Generative AI for Controllable Protein Sequence Design: A Survey
Yiheng Zhu, Zitai Kong, Jialu Wu, Weize Liu, Yuqiang Han, Mingze Yin, Hongxia Xu, Chang-Yu Hsieh, Tingjun Hou
TL;DR
This survey addresses the challenge of designing targeted protein sequences by leveraging generative AI and optimization to navigate the vast sequence space. It reviews distribution learning in local and global sequence spaces, emphasizing protein language models and diffusion models, and details structure-to-sequence and function-to-sequence design tasks. Key contributions include a taxonomy of controllable design tasks, a synthesis of autoregressive, one-shot, and iterative refinement approaches, and discussion of benchmarks and datasets.

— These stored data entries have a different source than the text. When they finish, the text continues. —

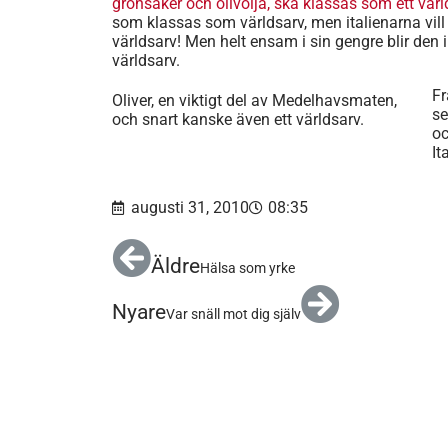
grönsaker och olivolja, ska klassas som ett värl
som klassas som världsarv, men italienarna vill
världsarv! Men helt ensam i sin gengre blir den i
världsarv.
Fr
Oliver, en viktigt del av Medelhavsmaten,
se
och snart kanske även ett världsarv.
oc
It
augusti 31, 2010
08:35
Äldre
Hälsa som yrke
Nyare
Var snäll mot dig själv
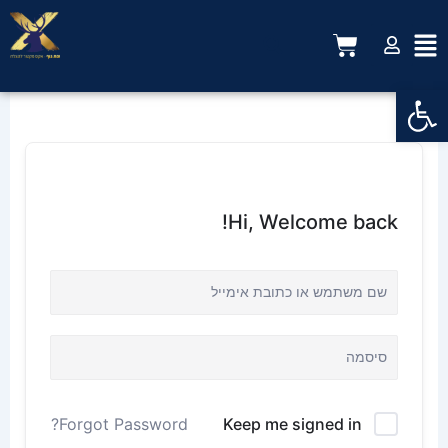
ילוג
תוכן
עגלת
קניות
פתח סרגל נגישות
Hi, Welcome back!
Keep me signed in
Forgot Password?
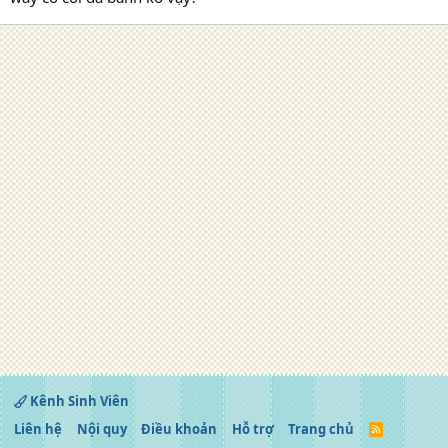
Kênh Sinh Viên
Liên hệ
Nội quy
Điều khoản
Hỗ trợ
Trang chủ
R
S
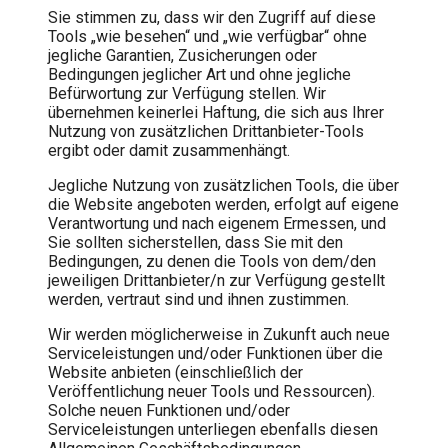
Sie stimmen zu, dass wir den Zugriff auf diese
Tools „wie besehen“ und „wie verfügbar“ ohne
jegliche Garantien, Zusicherungen oder
Bedingungen jeglicher Art und ohne jegliche
Befürwortung zur Verfügung stellen. Wir
übernehmen keinerlei Haftung, die sich aus Ihrer
Nutzung von zusätzlichen Drittanbieter-Tools
ergibt oder damit zusammenhängt.
Jegliche Nutzung von zusätzlichen Tools, die über
die Website angeboten werden, erfolgt auf eigene
Verantwortung und nach eigenem Ermessen, und
Sie sollten sicherstellen, dass Sie mit den
Bedingungen, zu denen die Tools von dem/den
jeweiligen Drittanbieter/n zur Verfügung gestellt
werden, vertraut sind und ihnen zustimmen.
Wir werden möglicherweise in Zukunft auch neue
Serviceleistungen und/oder Funktionen über die
Website anbieten (einschließlich der
Veröffentlichung neuer Tools und Ressourcen).
Solche neuen Funktionen und/oder
Serviceleistungen unterliegen ebenfalls diesen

The review also identifies open challenges—data scarcity, interpretability, and evaluation—and outlines opportunities such as enhanced benchmarks and RL-guided PLMs for practical, controllable design.
Abstract
The design of novel protein sequences with targeted functionalities underpins a central theme in protein engineering, impacting diverse fields such as drug discovery and enzymatic engineering. However, navigating this vast combinatorial search space remains a severe challenge due to time and financial constraints. This scenario is rapidly evolving as the transformative advancements in AI, particularly in the realm of generative models and optimization algorithms, have been propelling the protein design field towards an unprecedented revolution. In this survey, we systematically review recent advances in generative AI for controllable protein sequence design. To set the stage, we first outline the foundational tasks in protein sequence design in terms of the constraints involved and present key generative models and optimization algorithms. We then offer in-depth reviews of each design task and discuss the pertinent applications. Finally, we identify the unresolved challenges and highlight research opportunities that merit deeper exploration.